Firsts in US Sports Broadcasting

Lukas Politis image

Lukas Politis attends Iona College, where he is enrolled in the media and strategic communications program. In line with his academic preparations, Lukas Politis is interested in news broadcasting and sports broadcasting.

Sports broadcasting has many facets. At a sporting event, there are play-by-play announcements, sideline reports, and game analyses. These are the results of the evolution of sports broadcasting. Here are some of the “firsts” in US sports broadcasting.
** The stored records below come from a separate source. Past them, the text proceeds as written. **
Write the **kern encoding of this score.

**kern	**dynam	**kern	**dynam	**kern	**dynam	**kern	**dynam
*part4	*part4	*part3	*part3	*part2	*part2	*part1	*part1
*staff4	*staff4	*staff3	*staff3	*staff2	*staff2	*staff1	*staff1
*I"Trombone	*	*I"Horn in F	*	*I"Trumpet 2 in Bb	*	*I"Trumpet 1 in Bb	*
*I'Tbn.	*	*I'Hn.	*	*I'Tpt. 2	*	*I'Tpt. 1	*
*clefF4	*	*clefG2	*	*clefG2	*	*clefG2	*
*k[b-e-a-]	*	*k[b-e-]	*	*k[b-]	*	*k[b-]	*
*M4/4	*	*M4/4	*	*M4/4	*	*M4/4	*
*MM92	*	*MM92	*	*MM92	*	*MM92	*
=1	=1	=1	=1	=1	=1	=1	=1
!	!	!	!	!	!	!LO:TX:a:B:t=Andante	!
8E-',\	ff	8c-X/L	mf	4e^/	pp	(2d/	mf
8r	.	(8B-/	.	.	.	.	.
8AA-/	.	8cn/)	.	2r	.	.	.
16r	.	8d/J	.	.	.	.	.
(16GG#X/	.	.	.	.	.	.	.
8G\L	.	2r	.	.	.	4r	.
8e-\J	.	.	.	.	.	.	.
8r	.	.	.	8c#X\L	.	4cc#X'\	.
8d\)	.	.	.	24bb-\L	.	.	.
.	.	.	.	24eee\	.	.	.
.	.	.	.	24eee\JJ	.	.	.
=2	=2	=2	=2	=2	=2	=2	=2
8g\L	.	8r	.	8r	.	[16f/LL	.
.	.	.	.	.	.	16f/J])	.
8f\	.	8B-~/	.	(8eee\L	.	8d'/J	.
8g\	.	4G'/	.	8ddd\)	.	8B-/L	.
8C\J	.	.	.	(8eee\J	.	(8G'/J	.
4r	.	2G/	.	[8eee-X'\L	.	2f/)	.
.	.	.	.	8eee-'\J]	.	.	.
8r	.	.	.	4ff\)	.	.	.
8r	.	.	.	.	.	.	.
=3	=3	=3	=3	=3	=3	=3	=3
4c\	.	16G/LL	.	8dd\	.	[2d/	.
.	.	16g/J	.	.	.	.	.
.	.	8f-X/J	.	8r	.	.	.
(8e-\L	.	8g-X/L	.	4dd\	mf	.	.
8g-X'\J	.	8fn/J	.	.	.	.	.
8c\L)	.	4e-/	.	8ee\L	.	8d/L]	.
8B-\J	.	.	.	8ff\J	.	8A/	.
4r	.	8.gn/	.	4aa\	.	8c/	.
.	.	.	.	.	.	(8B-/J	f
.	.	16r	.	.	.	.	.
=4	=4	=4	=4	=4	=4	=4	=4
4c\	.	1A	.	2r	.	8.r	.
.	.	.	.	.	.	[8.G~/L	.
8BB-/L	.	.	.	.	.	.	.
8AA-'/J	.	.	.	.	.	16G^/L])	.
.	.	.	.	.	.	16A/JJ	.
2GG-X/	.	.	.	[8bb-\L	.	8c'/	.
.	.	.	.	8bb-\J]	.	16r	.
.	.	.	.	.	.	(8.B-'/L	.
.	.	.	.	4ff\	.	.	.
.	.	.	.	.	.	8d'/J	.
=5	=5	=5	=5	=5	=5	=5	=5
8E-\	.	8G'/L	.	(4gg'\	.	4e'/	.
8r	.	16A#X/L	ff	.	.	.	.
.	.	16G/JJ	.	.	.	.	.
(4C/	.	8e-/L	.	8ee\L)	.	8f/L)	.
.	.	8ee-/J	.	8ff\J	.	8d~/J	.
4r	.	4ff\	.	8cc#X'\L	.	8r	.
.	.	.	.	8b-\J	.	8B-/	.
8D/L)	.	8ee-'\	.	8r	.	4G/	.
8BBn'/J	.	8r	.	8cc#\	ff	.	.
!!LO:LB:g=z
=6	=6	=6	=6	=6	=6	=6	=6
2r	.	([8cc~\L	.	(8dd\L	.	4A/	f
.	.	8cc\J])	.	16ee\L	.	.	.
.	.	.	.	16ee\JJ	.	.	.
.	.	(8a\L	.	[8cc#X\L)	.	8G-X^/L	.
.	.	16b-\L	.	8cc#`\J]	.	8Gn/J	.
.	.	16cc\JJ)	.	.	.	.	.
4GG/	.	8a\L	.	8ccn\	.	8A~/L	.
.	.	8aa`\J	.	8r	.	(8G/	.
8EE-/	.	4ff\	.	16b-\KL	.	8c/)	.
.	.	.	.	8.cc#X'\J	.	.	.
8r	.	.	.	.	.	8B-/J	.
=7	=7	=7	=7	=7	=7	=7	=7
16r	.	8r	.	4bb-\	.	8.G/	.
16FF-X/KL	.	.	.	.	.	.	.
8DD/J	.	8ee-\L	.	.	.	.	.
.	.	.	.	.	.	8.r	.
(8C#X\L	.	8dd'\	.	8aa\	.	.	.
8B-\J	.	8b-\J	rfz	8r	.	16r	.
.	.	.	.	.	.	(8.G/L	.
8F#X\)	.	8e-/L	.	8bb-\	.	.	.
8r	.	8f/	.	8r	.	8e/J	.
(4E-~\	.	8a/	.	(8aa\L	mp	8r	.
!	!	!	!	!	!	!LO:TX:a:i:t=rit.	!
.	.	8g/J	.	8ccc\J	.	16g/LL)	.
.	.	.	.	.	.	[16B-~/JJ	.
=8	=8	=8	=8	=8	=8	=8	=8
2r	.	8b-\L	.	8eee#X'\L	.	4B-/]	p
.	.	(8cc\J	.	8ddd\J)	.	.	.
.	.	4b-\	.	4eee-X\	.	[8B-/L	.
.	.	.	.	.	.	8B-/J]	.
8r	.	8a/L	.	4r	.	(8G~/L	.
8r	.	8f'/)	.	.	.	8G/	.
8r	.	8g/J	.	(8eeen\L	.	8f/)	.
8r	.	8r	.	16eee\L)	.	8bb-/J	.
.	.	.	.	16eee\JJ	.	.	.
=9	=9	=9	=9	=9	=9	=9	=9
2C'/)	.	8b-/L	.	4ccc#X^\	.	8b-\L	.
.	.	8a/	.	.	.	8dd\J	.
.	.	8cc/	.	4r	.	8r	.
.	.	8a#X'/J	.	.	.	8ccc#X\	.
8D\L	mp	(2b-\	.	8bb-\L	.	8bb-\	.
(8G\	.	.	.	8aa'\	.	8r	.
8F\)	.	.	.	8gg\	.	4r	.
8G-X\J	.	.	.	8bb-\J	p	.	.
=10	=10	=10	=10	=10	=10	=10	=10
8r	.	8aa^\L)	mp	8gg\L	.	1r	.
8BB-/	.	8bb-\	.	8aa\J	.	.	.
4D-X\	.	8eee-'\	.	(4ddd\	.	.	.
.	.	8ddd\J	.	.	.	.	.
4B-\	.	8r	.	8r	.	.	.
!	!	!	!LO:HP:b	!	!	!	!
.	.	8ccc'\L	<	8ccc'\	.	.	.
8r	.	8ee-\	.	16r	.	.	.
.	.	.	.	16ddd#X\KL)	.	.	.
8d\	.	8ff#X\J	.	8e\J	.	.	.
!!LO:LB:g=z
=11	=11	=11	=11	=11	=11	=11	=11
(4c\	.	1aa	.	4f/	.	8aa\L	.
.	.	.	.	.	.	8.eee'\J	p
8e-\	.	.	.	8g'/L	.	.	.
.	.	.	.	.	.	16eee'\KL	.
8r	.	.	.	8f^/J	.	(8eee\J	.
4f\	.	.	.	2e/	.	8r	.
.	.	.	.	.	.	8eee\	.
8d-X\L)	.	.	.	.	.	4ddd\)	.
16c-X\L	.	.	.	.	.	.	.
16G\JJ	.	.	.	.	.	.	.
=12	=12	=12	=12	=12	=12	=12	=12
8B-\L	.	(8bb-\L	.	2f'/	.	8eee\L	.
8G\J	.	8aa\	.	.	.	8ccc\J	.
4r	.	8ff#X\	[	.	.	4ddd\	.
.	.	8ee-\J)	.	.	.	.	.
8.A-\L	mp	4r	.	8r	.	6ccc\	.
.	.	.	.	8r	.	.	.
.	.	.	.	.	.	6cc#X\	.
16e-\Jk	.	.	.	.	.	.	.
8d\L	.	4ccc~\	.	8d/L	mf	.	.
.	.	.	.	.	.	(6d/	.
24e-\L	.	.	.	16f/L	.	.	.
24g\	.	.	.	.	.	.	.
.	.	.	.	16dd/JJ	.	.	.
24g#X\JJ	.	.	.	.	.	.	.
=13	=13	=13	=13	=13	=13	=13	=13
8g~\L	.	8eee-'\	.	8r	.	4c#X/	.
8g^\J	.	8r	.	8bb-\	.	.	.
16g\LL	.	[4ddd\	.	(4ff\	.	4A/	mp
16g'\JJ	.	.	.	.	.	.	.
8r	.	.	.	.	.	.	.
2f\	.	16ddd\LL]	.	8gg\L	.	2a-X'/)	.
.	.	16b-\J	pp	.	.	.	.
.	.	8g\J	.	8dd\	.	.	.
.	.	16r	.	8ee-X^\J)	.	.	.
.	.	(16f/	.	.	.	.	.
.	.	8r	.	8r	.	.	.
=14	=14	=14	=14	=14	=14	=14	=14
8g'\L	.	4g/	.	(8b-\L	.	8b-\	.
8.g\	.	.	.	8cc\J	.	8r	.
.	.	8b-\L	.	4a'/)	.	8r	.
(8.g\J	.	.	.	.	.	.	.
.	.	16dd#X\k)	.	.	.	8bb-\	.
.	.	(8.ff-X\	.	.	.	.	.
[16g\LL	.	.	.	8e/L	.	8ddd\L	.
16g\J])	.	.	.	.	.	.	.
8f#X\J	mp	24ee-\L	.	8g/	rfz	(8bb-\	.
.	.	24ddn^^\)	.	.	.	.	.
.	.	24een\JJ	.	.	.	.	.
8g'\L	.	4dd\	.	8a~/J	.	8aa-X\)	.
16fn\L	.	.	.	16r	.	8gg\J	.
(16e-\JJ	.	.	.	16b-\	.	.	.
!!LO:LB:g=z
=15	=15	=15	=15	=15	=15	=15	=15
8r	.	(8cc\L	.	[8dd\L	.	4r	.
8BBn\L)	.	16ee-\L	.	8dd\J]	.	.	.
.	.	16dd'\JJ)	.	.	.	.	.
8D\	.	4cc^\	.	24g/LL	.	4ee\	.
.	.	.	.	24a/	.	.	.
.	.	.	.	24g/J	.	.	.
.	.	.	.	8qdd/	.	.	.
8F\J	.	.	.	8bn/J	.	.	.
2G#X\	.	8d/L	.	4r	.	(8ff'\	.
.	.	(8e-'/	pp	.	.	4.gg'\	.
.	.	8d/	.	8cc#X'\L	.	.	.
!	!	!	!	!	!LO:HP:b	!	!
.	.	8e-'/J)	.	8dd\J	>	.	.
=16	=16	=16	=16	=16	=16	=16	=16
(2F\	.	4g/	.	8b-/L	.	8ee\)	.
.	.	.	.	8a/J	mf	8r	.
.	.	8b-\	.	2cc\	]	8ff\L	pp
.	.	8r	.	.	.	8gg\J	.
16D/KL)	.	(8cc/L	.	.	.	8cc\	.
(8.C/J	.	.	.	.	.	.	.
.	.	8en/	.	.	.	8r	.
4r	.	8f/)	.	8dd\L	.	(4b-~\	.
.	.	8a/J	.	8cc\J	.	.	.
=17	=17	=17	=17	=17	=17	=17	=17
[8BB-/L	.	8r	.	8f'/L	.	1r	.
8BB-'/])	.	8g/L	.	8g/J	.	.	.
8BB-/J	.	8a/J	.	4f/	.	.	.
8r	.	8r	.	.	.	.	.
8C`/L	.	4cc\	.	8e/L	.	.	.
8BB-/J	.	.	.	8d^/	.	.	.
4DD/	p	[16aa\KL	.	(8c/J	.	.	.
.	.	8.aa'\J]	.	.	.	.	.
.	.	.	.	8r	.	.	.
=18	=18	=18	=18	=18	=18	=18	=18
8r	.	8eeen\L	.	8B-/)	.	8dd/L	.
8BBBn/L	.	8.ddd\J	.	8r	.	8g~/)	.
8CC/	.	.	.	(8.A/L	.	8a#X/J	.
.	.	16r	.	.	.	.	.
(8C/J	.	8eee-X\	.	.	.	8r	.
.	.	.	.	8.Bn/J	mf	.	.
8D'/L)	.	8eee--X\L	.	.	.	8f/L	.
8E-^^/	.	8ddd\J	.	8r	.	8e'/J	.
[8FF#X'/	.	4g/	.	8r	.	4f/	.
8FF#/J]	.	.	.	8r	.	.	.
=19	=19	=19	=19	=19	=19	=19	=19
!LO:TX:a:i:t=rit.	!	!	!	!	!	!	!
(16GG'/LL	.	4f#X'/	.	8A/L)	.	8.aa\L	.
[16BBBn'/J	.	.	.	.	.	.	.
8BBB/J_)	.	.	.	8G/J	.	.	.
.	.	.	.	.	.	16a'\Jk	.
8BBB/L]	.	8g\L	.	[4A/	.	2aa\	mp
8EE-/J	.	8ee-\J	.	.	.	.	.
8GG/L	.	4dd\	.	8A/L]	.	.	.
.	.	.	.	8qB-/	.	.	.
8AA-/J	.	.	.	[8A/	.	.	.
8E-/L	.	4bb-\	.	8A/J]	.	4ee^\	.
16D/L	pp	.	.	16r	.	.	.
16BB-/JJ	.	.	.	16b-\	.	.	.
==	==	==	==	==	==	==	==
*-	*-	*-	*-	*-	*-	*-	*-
The first sports broadcast took place in Lawrence, Kansas, in 1911 at a football game played by Kansas and Missouri. More than a thousand people in Kansas watched a reproduction of the game. A telegraph wire was installed by Western Union in Columbia, Missouri, where the game was being played. Viewers in Missouri announced what happened after each play, mapped the play on a model football field, and telegraphed it to Lawrence, Kansas.

The first voice broadcast occurred on April 11, 1921, when the Pittsburgh-based Westinghouse station KDKA made a live announcement of a 10-round boxing match over the radio. In August of that same year, a baseball game between the Philadelphia Phillies and the Pittsburgh Pirates was broadcast by the Pittsburgh station as it happened. In addition, that October the first college football game, which was played between West Virginia University and the University of Pittsburgh, was broadcast over the radio.

On May 17, 1939, the first televised live sports event happened when NBC broadcast the baseball game between the Columbia Lions and the Princeton Tigers. The first televised college football game was played between Fordham and Waynesburg College in September 1939. These two events, however, were broadcast live in the local markets only because technology at the time could not support a coast-to-coast broadcast.

On September 29, 1951, the first televised sports event broadcast nationwide took place at a college football game between Duke University and the University of Pittsburgh.